There is a trim pot and test points to set the voltage on each channel. For less accurate results the Cell Log 8 can be referenced to set the voltage of each channel very quickly. These Synqor modules don’t have a heat sink, but the still need cooling, I will be designing a fan mount for a 120mm fan to be directly mounted to the PCB, the fan will be powered by the same 12v signal that turns on the board.
The main reason the Cell Log 8’s were removed from permanent mounting on the PCB is because of a 2nd PCB I had in the works. This is simply a Cell Log 8 Breakout Module that allows up to 4 cell logs to be mounted to a PCB with real terminals for connecting wires, as well as the required relays and connections for using the alarms and turning the Cell Logs on and off.

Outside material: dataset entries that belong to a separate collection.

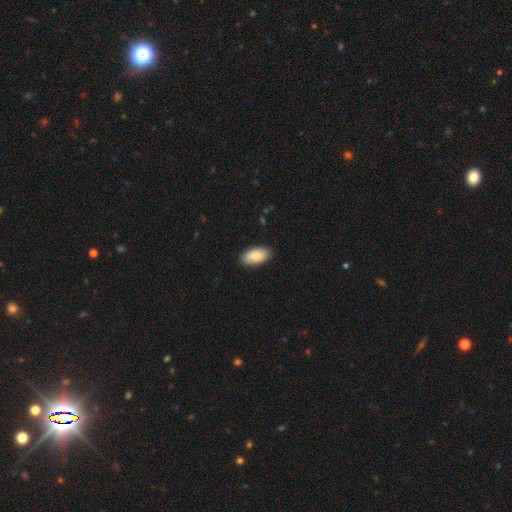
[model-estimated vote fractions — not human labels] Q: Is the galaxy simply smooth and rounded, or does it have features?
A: smooth — 81%.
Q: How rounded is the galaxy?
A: in between — 94%.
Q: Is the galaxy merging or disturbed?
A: none — 89%.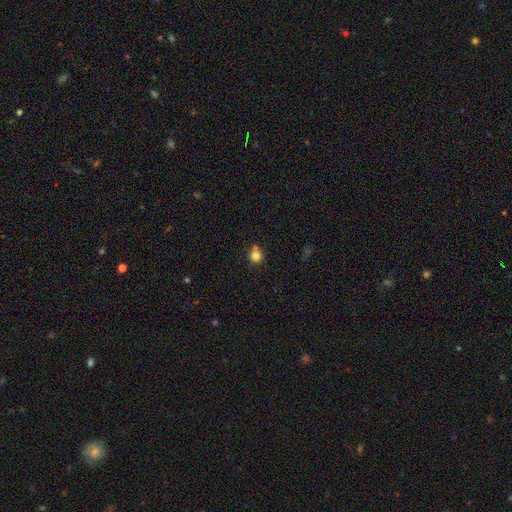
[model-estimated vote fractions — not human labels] smooth_or_featured: smooth (p=0.80) [alt: star or artifact p=0.13]
how_rounded: round (p=0.91) [alt: in between p=0.08]
merging: none (p=0.68) [alt: merger p=0.19]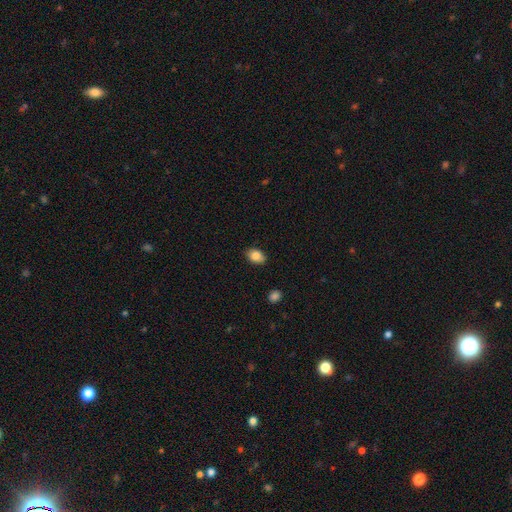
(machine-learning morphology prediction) Overall: smooth (86%). How rounded: in between (80%). Merging: none (85%).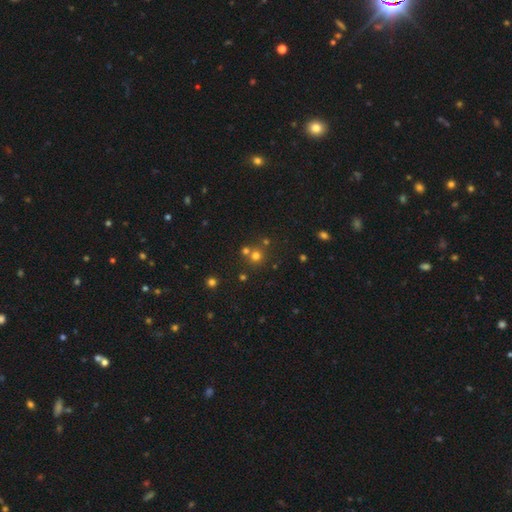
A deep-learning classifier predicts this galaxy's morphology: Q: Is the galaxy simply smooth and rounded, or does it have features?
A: smooth — 67%.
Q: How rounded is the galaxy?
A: round — 91%.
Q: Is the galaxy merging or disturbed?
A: none — 65%.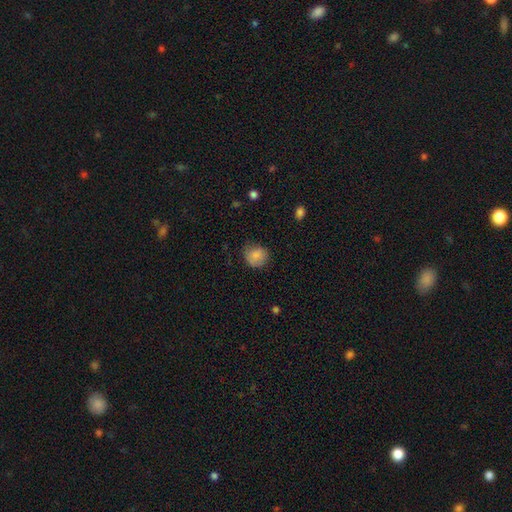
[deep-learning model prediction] A smooth galaxy with no disk features (84%) that is round (82%).

Vote fractions:
- Smooth or featured? smooth: 84% / star or artifact: 9% / featured or disk: 7%
- How rounded? round: 82% / in between: 17% / cigar-shaped: 1%
- Merging? none: 68% / minor disturbance: 24% / major disturbance: 6% / merger: 1%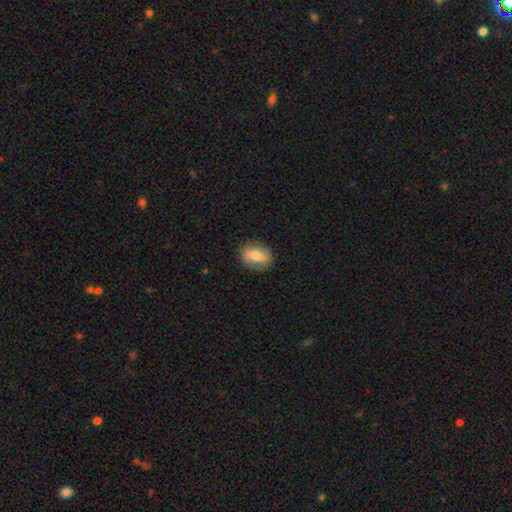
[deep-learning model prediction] Q: Smooth or featured?
A: smooth (66%); runner-up: featured or disk (26%)
Q: How rounded?
A: in between (63%); runner-up: round (35%)
Q: Merging?
A: none (84%); runner-up: minor disturbance (12%)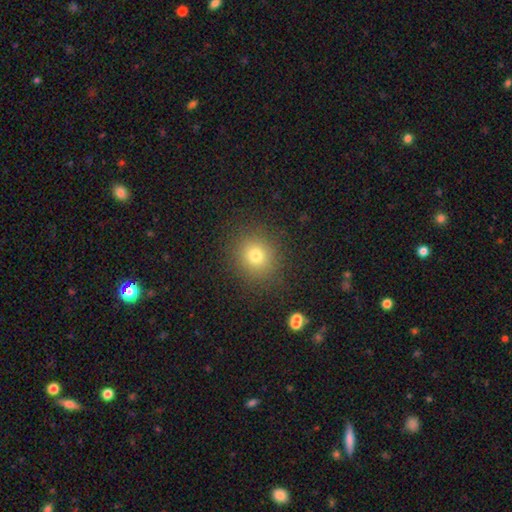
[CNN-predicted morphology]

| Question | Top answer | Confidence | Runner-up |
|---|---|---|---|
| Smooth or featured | smooth | 76% | star or artifact (15%) |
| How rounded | round | 83% | in between (16%) |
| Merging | none | 88% | minor disturbance (8%) |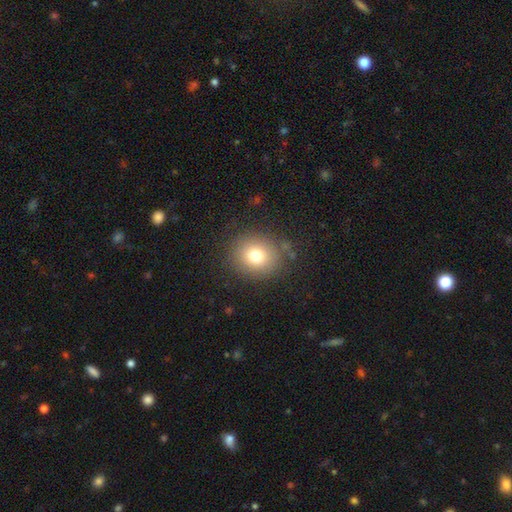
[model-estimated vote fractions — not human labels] smooth-or-featured: smooth: 75% | star or artifact: 13% | featured or disk: 11%
  how-rounded: round: 82% | in between: 18% | cigar-shaped: 1%
  merging: none: 84% | minor disturbance: 10% | major disturbance: 4% | merger: 2%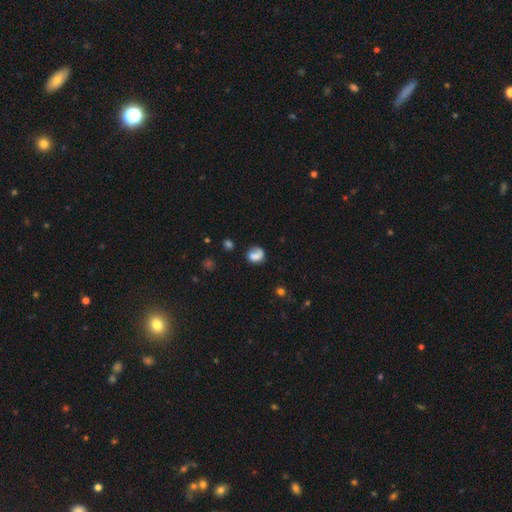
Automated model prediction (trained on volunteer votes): Smooth or featured? smooth (68%)
How rounded? round (59%)
Merging? none (50%)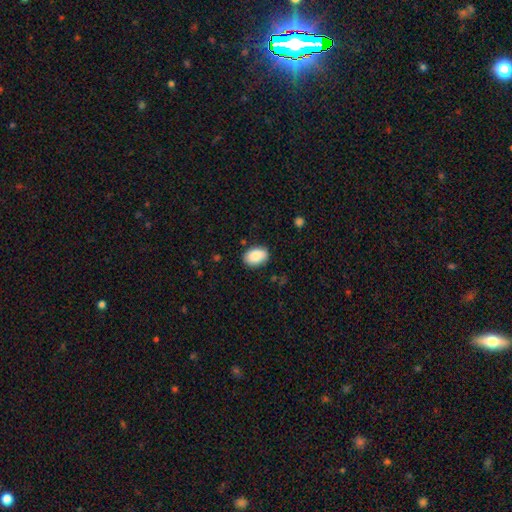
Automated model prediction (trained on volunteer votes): Smooth or featured?
  - smooth: 89% *
  - star or artifact: 7%
  - featured or disk: 5%
How rounded?
  - in between: 86% *
  - round: 13%
  - cigar-shaped: 1%
Merging?
  - none: 85% *
  - minor disturbance: 12%
  - major disturbance: 2%
  - merger: 1%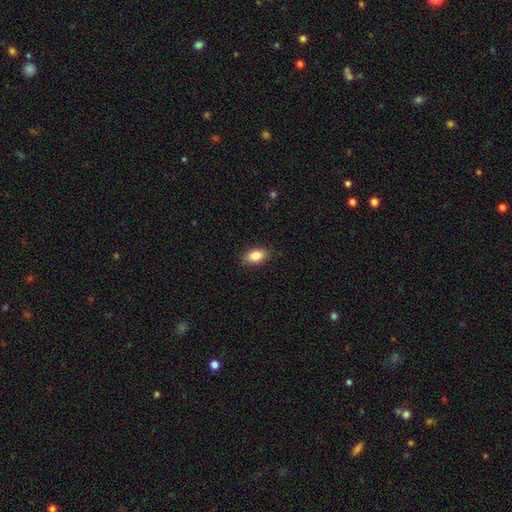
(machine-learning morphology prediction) smooth 85%, star or artifact 8%, featured or disk 7%. Down the decision tree: how rounded — in between (88%); merging — none (85%).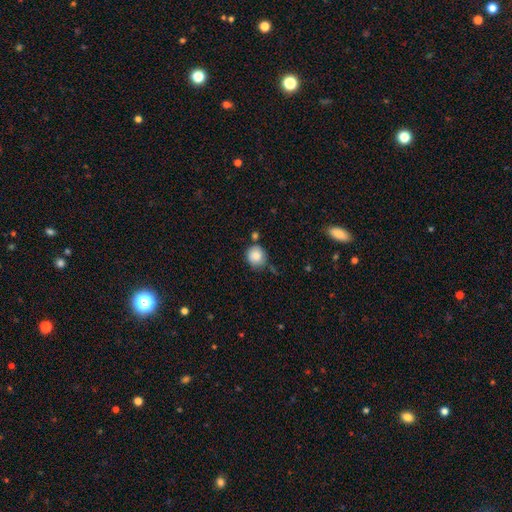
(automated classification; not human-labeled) smooth_or_featured: smooth (p=0.85) [alt: star or artifact p=0.08]
how_rounded: round (p=0.88) [alt: in between p=0.11]
merging: none (p=0.66) [alt: minor disturbance p=0.20]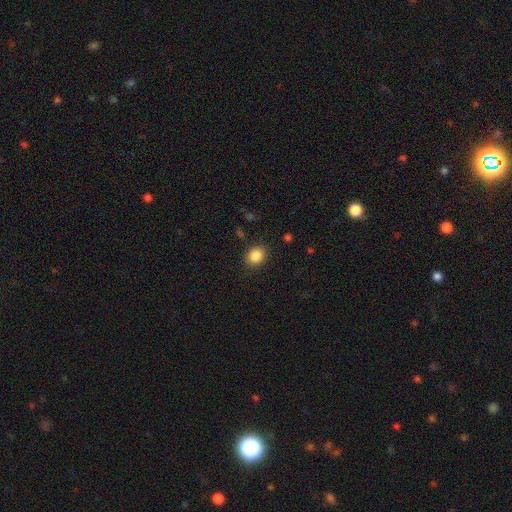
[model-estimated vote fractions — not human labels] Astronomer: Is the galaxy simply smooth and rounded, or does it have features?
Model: smooth — 86%.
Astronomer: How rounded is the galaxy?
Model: round — 66%.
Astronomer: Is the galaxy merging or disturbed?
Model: none — 87%.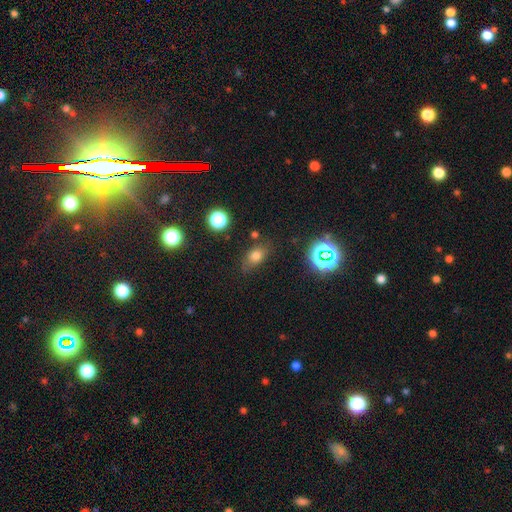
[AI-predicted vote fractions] smooth-or-featured: smooth: 71% | star or artifact: 17% | featured or disk: 12%
  how-rounded: in between: 74% | round: 22% | cigar-shaped: 4%
  merging: none: 74% | minor disturbance: 17% | major disturbance: 5% | merger: 4%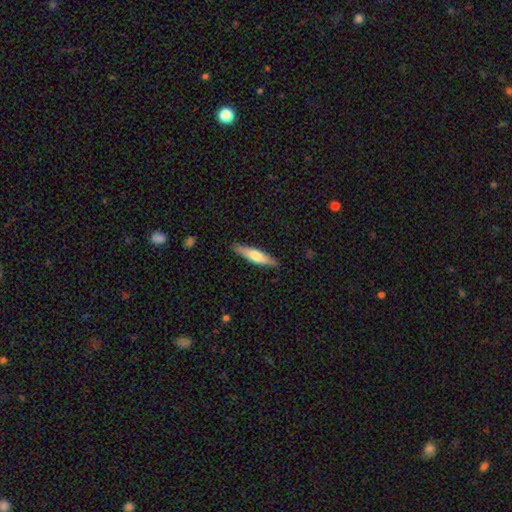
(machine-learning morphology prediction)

The design is simple and all traces were routed by hand for direct routing and minimum use of vias.
The stock alarm wire that comes with the Cell Logs is shortened and plugged into a connector on the bottom of the PCB.
The PCB layout is simple and compact, with sturdy terminals for all connections.
I’m in the process of testing both boards right now, but as you see below everything is working as it should, the charger boards are adjusted to ~3.5v and the cell logs are reading all channels.
For testing since I don’t have a 32S battery pack assembled yet I simply used 32 channels worth of the DC/DC charger (4 compact boards).
This is actually better than using a battery pack for testing since I can vary the voltage of each cell to test the various alarms and make sure everything is working as it should.
Once I get the warning lights or buzzer hooked up to the alarms I’ll do a short video showing the 3 different alarm states that can be used with the cell logs and how that can be useful on your dashboard to see what cell group is tripping the alarm. With this type of set up you could use one Logging Cell Log 8 and the remaining can be the less expensive Monitoring only Cell Log 8’s. If an alarm was triggered you will be able to tell what group the alarm came from and move the Logger to that location.
Once I’m finished testing both of these boards will be available for sale in the store. The Cell Log 8 will be available in a populated form with all connectors and relays, but without the Cell Log 8’s. The DC/DC converter board will be available with the relay, pots and connectors but without the DC/DC converter modules. I will be supplying a list of compatible dc/dc converters that would work with this board.